▶ [EJERCICIOS PROPUESTOS]:
[A] Indica si cada afirmación coincide con el fragmento y justifica cada respuesta con una cita literal del fragmento: (i) un teniente coronel cantó una balada en un acto al que asistía la ministra de Defensa; (ii) los tiranos descuidan la faceta visual del poder; (iii) todos nuestros líderes han olvidado que la decadencia estética corre pareja a la ética.
[B] Reproduce sin cambios el pasaje del fragmento que empieza en las palabras que contienen "Mientras algunos hacen" y termina después de "la beligerancia mundial.".

▶ [FRAGMENTO DE PÁGINA]:
☆ ☆ ☆ ☆ ☆ ☆ ☆
Mientras algunos hacen sonar los tambores de una nueva guerra mundial, nuestra Defensa sitúa como su prioridad el cumplimiento de las cuotas de diversidad en sus mandos.

Mientras actores con una identidad nacional compacta y robusta se movilizan en torno a un horizonte de acción definido, el mundo desarrollado se enfanga en un microidentitarismo que promete ser la divagación en la que nos cogerá la caída de nuestro Bizancio.

Como muestra de esta creciente divergencia, un par de viñetas que pueden ser leídas a la luz de la actual coyuntura de reanimación de la beligerancia mundial.

En Corea del Norte, Kim Jong-un, ataviado con una indumentaria que provoca una eficaz sensación de anacronismo, pasa revista desde un prominente balcón a un caudaloso regimiento arengado por soflamas que llaman a la preparación para el combate.

La riqueza semiótica de esos batallones de variopintas galas suscita una impresión poderosísima. La quirúrgica sincronía con la que desfilan los soldados, moviéndose como un sólo hombre en perfecta comunión con el líder supremo, llega a estremecer.

En España, las imágenes que circulan son las de todo un teniente coronel que, para clausurar un acto institucional, se arranca por Frank Sinatra y canturrea desde el atril una sentida balada, ante la estupefacción de un auditorio que incluía a la ministra de Defensa.

El patetismo de la escena de un oficial condecorado y uniformado afectando mohínes mientras se desgañita en un inglés macarrónico sobre "el convencimiento de que no existen sueños imposibles" resulta tan rocambolesco que satura los niveles de tolerancia al bochorno del espectador.

Se puede reunir un buen muestrario de la actual tendencia de muchos foros públicos, como el Parlamento, a alojar pantomimas grotescas para amenizar celebraciones civiles. Es el producto de una atrofia del sentido del gusto cuyo correlato es el adocenamiento espiritual.

Porque la degradación plástica de nuestro imaginario va mucho más allá de una simple cuestión ornamental. El orden político se asienta sobre cimientos afectivos. La política tiene una dimensión estética de vital importancia que Occidente parece haber olvidado, mientras los tiranos cuidan meticulosamente toda la dramaturgia de sus apariciones y la faceta visual del poder.

Basta pensar en la filmación de los paseos de Putin por los suntuosos pasillos del Kremlin, la subyugante puesta en escena de los grandilocuentes comités del Partido Comunista presididos por Xi Jinping o el maximalismo iconográfico de los fastos de Kim.

Hágase un ejercicio de política comparada y recuérdese la facha del jefe de Gobierno español a su llegada a Brasil a principios de este mes. No es sólo que la cutrez superlativa de la escena impida cualquier atisbo de solemnidad. Es que el conjunto es atroz y absolutamente descorazonador

Nuestros líderes (no todos, como lo prueban los ademanes teatrales del presidente de la República Francesa) han olvidado que la decadencia estética corre pareja a la ética. Porque una correcta escenografía es capaz de despertar sentimientos morales de los que brotan las ideas que sustentan la vida política.
☆ ☆ ☆ ☆ ☆ ☆ ☆
▶ [MATERIAL PROPORCIONADO]:
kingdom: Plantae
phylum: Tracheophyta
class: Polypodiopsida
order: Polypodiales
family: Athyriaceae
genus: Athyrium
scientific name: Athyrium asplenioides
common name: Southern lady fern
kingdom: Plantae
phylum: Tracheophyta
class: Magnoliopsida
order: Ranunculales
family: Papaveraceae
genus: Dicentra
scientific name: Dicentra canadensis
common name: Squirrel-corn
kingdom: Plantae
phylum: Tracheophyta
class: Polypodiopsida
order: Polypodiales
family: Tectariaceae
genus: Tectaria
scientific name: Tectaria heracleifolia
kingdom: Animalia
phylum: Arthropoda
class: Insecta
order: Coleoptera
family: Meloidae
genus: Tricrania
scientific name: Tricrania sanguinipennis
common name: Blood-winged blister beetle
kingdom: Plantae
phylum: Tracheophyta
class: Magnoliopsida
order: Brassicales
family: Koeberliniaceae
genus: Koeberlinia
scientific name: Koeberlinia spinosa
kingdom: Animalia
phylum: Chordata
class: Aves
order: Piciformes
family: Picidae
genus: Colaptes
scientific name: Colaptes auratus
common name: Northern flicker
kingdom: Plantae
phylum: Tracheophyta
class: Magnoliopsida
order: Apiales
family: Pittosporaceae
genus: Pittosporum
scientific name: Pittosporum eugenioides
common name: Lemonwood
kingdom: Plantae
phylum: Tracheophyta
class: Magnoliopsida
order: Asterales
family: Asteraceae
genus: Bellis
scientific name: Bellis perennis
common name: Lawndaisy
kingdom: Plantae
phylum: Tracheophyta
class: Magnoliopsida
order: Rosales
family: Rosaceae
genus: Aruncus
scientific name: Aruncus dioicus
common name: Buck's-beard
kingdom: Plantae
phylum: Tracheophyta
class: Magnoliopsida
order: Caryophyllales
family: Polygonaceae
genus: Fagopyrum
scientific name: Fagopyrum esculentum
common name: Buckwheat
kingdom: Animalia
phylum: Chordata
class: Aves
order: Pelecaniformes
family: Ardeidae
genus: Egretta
☆ ☆ ☆ ☆ ☆ ☆ ☆
▶ [RESPUESTAS]:
[A]
(i) Sí: «se arranca por Frank Sinatra y canturrea desde el atril una sentida balada, ante la estupefacción de un auditorio que incluía a la ministra de Defensa».
(ii) No: «mientras los tiranos cuidan meticulosamente toda la dramaturgia de sus apariciones y la faceta visual del poder».
(iii) No: «(no todos, como lo prueban los ademanes teatrales del presidente de la República Francesa)».

[B]
Mientras algunos hacen sonar los tambores de una nueva guerra mundial, nuestra Defensa sitúa como su prioridad el cumplimiento de las cuotas de diversidad en sus mandos.

Mientras actores con una identidad nacional compacta y robusta se movilizan en torno a un horizonte de acción definido, el mundo desarrollado se enfanga en un microidentitarismo que promete ser la divagación en la que nos cogerá la caída de nuestro Bizancio.

Como muestra de esta creciente divergencia, un par de viñetas que pueden ser leídas a la luz de la actual coyuntura de reanimación de la beligerancia mundial.